Various test for outliers (p. 629, 631, etc.)

Tests for response variable outliers

Tests for predictor variable outliers 

## Other Things to Look At

* Correlation between input variables - e.g., for time and temperature: $\{t, T, tT, t^2, T^2\}$

# Issues

## Importance of Interaction Terms

We mentioned above that screening and highly fractionated factorial designs tend to ignore interaction effects by aliasing them with main effects.

This important note from Mason indicates that this can be avoided by only including the colinear interaction terms that are most likely to be significant:

<blockquote>
Ordinarily, one should not routinely insert products of all the predictors in a regression model. To do so might create unnecessary complications in the analysis and interpretation of the fitted models due to collinear predictor variables. The purpose of including interaction terms in regression models is to improve the fit either because theoretical considerations require a modeling of the joint effects or because an analysis of the regression data indicates that joint effects are needed in addition to the linear terms of the individual variables.
</blockquote>

## Dealing with Multimodal Variables

Sometimes, when constructing response surfaces, modal variables appear. Modal variables are variables that have multiple modes, or distinct sets of values.
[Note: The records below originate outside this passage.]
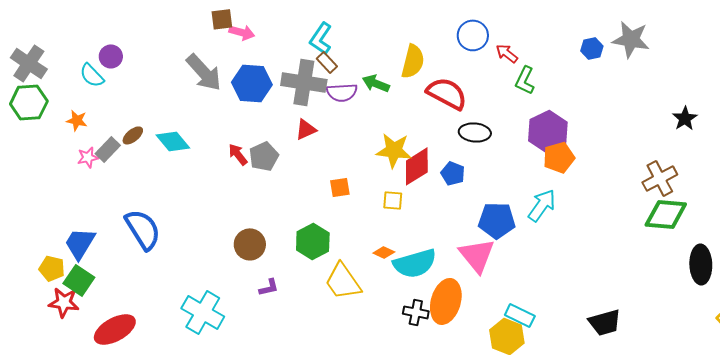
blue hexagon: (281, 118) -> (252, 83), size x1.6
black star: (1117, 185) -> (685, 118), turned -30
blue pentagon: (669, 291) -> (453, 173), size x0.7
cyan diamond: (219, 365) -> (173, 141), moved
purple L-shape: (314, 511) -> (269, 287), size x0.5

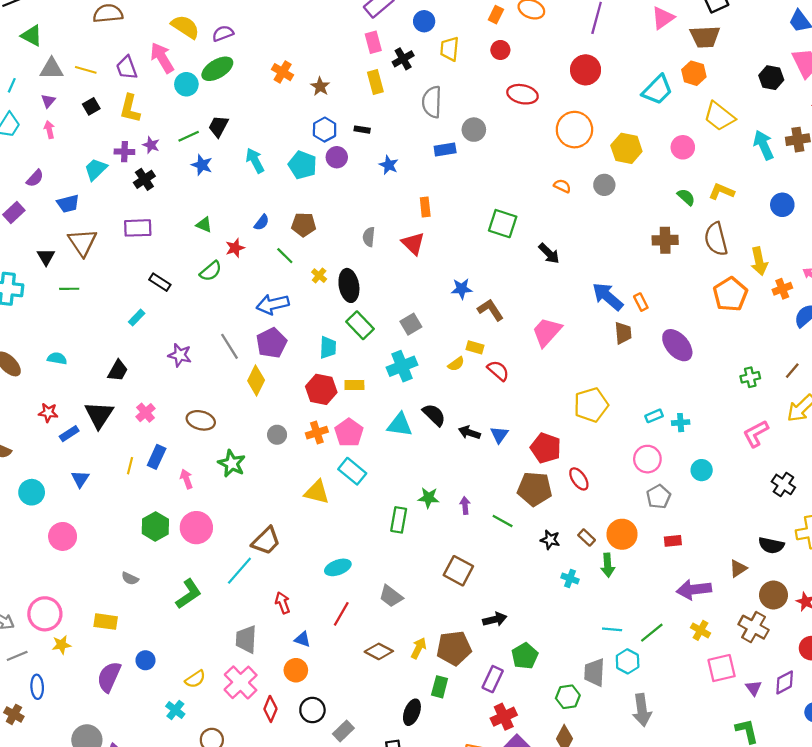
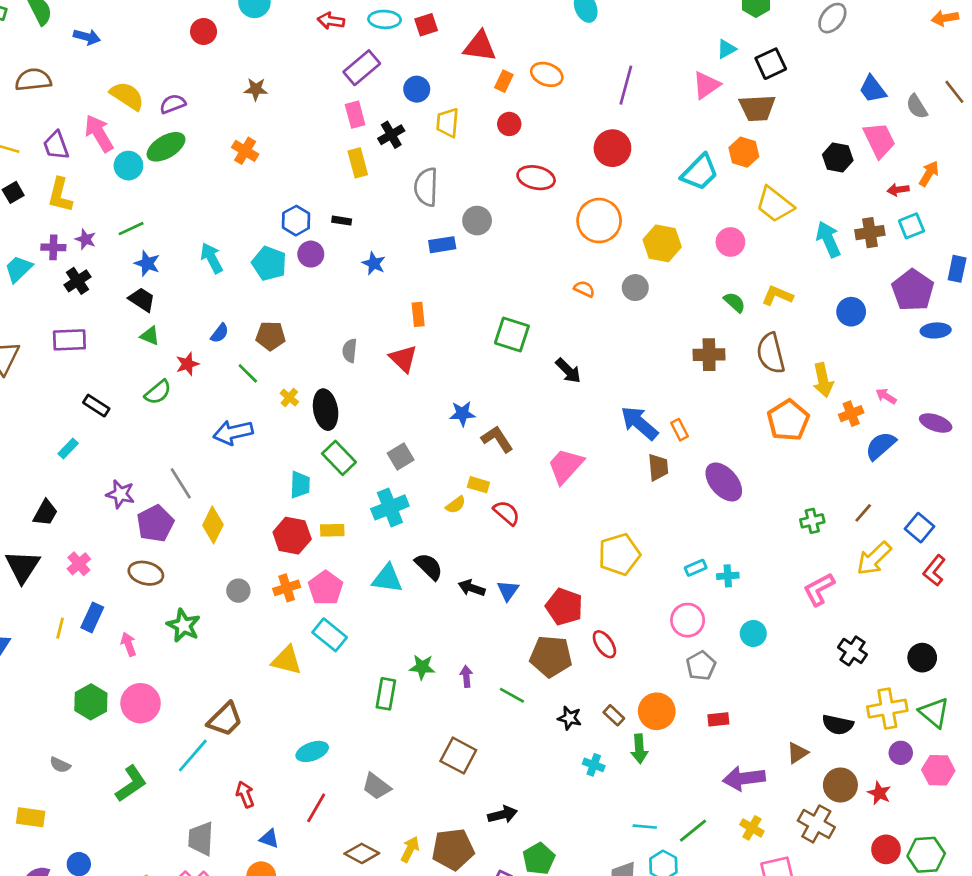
brown star: (320, 86) -> (256, 89), moved, turned -30
black trapezoid: (218, 126) -> (142, 300), moved, turned 95
purple pentagon: (272, 343) -> (155, 524), moved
There are two variations of modal variables:

* One uncertainty range
* N uncertainty range

### One Uncertainty Range

These types of modal variables have a single range of uncertainty assigned to them, but the values within that range of uncertainty are discrete. In order to sample the parameter within the range of uncertainty, the parameter must be sampled at distinct, discrete values.
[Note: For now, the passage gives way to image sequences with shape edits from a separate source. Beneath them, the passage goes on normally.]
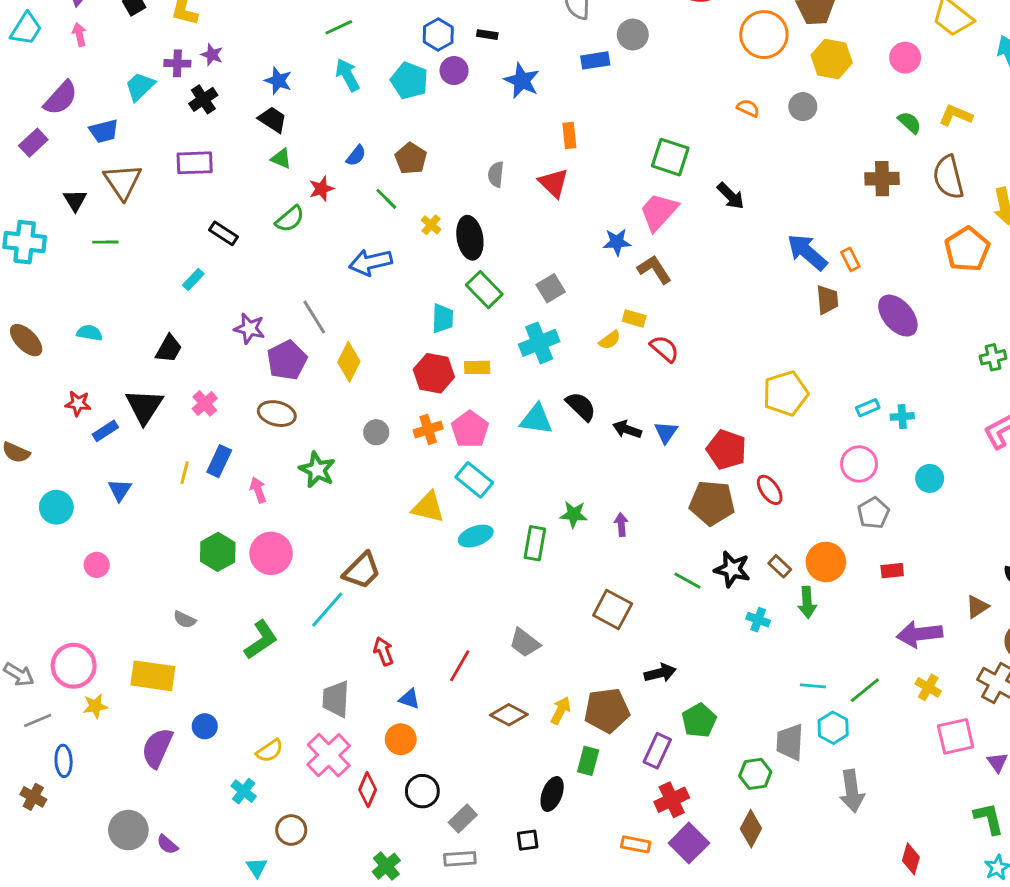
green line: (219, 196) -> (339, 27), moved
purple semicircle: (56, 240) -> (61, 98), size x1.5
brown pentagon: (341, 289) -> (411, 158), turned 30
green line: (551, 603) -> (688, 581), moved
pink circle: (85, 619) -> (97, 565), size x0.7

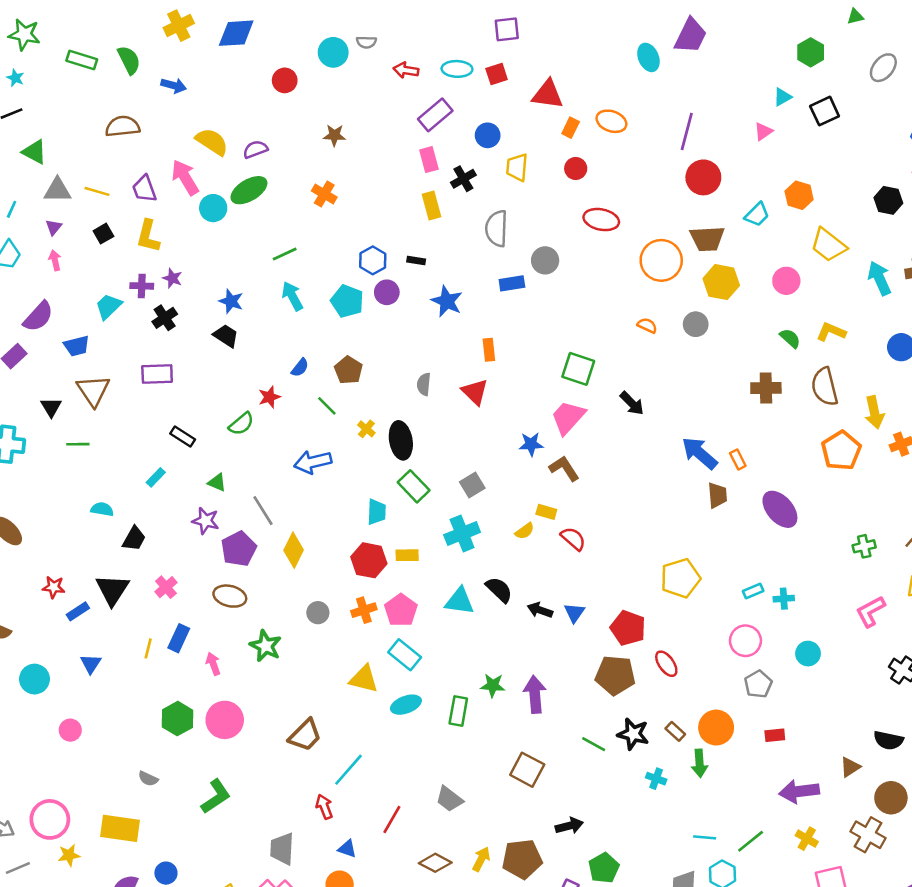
green triangle: (281, 158) -> (217, 482), moved
cyan semicircle: (89, 333) -> (102, 509), moved
purple arrow: (621, 525) -> (535, 694), size x1.8
cyan line: (327, 610) -> (349, 770), moved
For example, if I am using the discrete ordinates model (DOM) for radiation calculations, the DOM requires a number of ordinate directions. This is a discrete value with distinct sets of values - e.g. 3, 6, 8, 24, etc.

Each discrete value in this case composes a single range of uncertainty. Using the DOM example, that range of uncertainty would be $[3, 24]$.

### N Uncertainty Ranges

The other type of modal variables have several ranges of uncertainty assigned to them, with no restriction on values within that range of uncertainty being discrete or distinct. Essentially this can be thought of as a bimodal uncertainty distribution, where the two modes are distinct. Each mode can be sampled as usual, the only sticking point is that there is more than 1, and that they are distinct.

The case of mixing in a chemically reacting system provides an example of how to think about this. Suppose we are investigating two mass flowrates of material into a reactor where there is mixing occurring - mass flowrates of 1 kg/s and 2 kg/s. 

Each mode also has a range of uncertainty. This can be an absolute range (as in, $\pm 0.1$ kg/s) or a relative range (as in, $\pm 5 \%$).

### How To Deal

Multimodal variables can be dealt with in two ways:

**Method 1: Separate Response Surfaces for Each Mode**

The first way is to create a separate response surface for each distinct mode. This method works for both types of modal variables (1 uncertainty range represented by N distinct values, and N uncertainty ranges). This method is illustrated in the figures below. Each distinct mode (gray region) has its own computed response surface (blue dotted line), distinct from the response surface of the other modes.

Of course, if the variable type is 1 uncertainty range represented by N distinct values, then there is no uncertainty range for each mode, and each gray region is, in fact, a delta function. As mentioned above, this means that the input variable is eliminated as a response surface parameter.

If the variable type is N uncertainty ranges, then each uncertainty range is sampled as usual, and each response surface is constructed as usual. 

**Method 2: Single Response Surface (Ignore Modes)**

A second way is to create a single response surface. This is typically only possible with N uncertainty ranges type of problems, because the parameter value is continuous, but it is only certain regions that are of interest. This approach is illustrated below.

Essentially, this approach does away with any special treatment of modes.